◆ **Prompt**:
Rewrite the material below, replacing "decimals" with "decimal places" everywhere it occurs and leaving all other text unchanged.

◆ **Recorded data**:
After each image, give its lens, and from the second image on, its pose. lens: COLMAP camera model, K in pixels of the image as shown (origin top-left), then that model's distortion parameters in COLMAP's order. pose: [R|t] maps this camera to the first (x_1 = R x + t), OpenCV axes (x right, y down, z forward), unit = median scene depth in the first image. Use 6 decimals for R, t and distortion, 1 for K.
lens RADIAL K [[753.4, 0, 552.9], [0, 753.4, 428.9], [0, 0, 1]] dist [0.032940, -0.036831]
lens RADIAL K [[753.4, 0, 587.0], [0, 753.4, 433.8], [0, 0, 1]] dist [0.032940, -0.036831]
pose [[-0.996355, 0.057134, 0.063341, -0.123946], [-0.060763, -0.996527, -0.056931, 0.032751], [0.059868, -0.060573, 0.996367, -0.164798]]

◆ **Task answer**:
After each image, give its lens, and from the second image on, its pose. lens: COLMAP camera model, K in pixels of the image as shown (origin top-left), then that model's distortion parameters in COLMAP's order. pose: [R|t] maps this camera to the first (x_1 = R x + t), OpenCV axes (x right, y down, z forward), unit = median scene depth in the first image. Use 6 decimal places for R, t and distortion, 1 for K.
lens RADIAL K [[753.4, 0, 552.9], [0, 753.4, 428.9], [0, 0, 1]] dist [0.032940, -0.036831]
lens RADIAL K [[753.4, 0, 587.0], [0, 753.4, 433.8], [0, 0, 1]] dist [0.032940, -0.036831]
pose [[-0.996355, 0.057134, 0.063341, -0.123946], [-0.060763, -0.996527, -0.056931, 0.032751], [0.059868, -0.060573, 0.996367, -0.164798]]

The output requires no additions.